说完,张孝武偷瞄了一眼三姨太,知道自己说话有些造次,林荣脸都红了。
林荣红了脸,又道:“她还说帮我找娘,可她就图自己快活了!”
三姨太被林荣的这几句话,噎得无话可说了。
林荣又道:“我还不是为了要找我娘么?”
“那也不能单独去!”张孝武道:“荣儿,你等我出去了,我陪你去找你娘,一直找到为止,噢!”
“嗯!”林荣低了头,轻轻地嗯了一声,三姨太的两个大眼珠子在林荣与张孝武间来回穿梭,林荣就把红脸转到一边去。
“嗯,孝武,你大爷他怎么跟你说的?”三姨太对张孝武一改先前的口气,轻言轻语好像很母亲的样子道。
“来人也没说什么,就是要我安心,说上面有人在活动呢!”张孝武道。
“时间差不多了!”狱卒走过来,大声道,然后又小声对三姨太道:“少夫人,您请回吧,上面马上要下来查监,您不能让我为难不是?”
“噢噢,这就走!”三姨太说着,走到张孝武身边,摸着张孝武的头,对他道:“孝武,等出来了,千万要走正道!”

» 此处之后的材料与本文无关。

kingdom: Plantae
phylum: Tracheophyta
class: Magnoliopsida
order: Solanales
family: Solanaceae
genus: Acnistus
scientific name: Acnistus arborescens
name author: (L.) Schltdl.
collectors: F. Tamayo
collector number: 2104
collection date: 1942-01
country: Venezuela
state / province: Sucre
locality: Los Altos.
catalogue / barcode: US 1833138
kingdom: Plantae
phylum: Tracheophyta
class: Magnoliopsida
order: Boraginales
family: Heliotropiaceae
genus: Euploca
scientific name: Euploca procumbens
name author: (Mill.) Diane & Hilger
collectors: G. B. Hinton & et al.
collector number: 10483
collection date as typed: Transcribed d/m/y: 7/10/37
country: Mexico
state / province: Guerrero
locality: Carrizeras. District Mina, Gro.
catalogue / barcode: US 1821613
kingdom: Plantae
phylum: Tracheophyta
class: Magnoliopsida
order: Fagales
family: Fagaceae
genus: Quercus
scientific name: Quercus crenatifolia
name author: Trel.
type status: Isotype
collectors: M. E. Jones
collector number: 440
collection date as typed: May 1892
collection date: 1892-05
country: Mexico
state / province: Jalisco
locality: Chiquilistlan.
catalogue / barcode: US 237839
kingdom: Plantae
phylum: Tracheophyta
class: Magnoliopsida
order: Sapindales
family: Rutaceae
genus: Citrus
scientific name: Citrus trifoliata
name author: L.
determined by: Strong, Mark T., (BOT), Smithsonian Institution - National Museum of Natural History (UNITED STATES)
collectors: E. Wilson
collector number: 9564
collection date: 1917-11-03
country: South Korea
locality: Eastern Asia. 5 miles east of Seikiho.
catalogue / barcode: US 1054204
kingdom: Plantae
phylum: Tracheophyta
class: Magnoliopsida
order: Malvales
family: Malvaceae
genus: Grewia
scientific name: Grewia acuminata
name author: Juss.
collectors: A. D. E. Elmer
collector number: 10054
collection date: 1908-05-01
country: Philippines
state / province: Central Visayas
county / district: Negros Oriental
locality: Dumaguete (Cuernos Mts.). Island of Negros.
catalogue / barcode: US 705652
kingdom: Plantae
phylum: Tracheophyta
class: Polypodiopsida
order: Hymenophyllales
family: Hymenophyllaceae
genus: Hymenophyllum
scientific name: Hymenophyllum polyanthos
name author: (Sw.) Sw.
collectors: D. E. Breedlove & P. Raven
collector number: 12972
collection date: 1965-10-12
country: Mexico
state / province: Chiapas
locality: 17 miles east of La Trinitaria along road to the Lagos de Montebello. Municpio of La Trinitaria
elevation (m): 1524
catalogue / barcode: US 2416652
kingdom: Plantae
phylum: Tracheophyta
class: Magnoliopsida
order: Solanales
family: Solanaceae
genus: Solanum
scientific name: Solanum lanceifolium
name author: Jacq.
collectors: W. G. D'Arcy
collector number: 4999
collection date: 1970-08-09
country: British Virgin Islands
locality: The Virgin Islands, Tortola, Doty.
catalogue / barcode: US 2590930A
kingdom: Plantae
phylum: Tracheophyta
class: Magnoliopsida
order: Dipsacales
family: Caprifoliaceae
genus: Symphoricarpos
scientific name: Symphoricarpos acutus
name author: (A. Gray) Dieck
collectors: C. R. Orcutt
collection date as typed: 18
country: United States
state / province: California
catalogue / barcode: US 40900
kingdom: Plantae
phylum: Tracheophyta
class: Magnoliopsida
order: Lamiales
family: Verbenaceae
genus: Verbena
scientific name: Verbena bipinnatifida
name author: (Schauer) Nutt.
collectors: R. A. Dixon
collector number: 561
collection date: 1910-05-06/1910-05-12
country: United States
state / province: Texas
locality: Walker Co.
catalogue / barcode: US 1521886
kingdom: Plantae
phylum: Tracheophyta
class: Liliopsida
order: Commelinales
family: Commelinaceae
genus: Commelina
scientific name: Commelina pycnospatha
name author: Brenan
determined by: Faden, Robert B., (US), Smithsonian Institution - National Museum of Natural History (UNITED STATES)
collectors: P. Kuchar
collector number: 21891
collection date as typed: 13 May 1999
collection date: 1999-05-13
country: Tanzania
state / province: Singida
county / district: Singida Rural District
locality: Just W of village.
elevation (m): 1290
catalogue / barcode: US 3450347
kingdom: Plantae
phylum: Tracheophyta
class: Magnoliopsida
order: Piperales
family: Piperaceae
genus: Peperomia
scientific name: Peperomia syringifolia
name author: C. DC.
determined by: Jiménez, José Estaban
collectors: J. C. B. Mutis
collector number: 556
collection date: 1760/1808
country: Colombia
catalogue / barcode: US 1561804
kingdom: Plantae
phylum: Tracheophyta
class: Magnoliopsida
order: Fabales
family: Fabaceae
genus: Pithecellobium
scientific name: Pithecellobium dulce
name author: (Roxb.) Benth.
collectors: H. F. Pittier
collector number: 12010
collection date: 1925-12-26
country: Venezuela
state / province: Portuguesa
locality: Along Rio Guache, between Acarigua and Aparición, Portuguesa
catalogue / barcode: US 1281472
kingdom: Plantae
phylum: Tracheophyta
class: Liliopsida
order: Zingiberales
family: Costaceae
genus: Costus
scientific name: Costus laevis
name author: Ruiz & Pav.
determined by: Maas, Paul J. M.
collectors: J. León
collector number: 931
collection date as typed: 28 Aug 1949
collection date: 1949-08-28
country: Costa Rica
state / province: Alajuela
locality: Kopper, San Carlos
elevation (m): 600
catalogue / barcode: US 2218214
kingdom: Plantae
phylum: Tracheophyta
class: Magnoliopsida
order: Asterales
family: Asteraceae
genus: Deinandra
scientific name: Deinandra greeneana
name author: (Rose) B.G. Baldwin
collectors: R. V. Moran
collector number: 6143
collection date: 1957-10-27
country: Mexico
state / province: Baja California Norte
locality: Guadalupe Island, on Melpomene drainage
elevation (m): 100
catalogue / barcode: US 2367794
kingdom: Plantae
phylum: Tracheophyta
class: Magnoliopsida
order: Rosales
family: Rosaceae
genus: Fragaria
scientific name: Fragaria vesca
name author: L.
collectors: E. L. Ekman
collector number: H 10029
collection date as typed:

“娘,我知道错了,我当时想,大牛他就考着玩玩,我哪里知道事情会这么严重?”张孝武低了头道。
“‘人谁无过?过而能改,善莫大焉。’”三姨太道。
“嗯?”张孝武抬头,疑惑地看着三姨太,她的这句话,不是口语啊?这话出自哪里?
“爷,姨,嗯,太太,”孙大牛终于找到合适的词,对张孝武道:“太太这是在用典,这句话出自《左转》,是士季对晋灵公说的,当时晋灵公滥杀无辜,士季就劝,然后晋灵公就听了,士季便说了这句话!”
“噢!”张孝武恍然大悟。
孙大牛又道:“爷,太太说这话不仅仅是夸您,还有警示的意思,因为当时晋灵公答应过后,没几天又开始滥杀无辜了,后来晋灵公被臣下杀了。太太的意思是,让你要做个言而有信的人,不能光嘴上答应了!”
听了孙大牛的这段话,三姨太才把眼睛调到孙大牛身上,上下打量着他,孙大牛被三姨太盯得浑身不自在,懦弱了言语道:“太太,我······”
“小子,行啊你?读过不少书吗?!”三姨太说着话,奖赏地对着孙大牛的胸口就是一个粉拳。
孙大牛受了这奖赏,嘿嘿笑着,倒显得不好意思了,谦虚道:“随便看看,随便看看!您说了这个典,我也刚好就看到了这一段,巧了不是?!”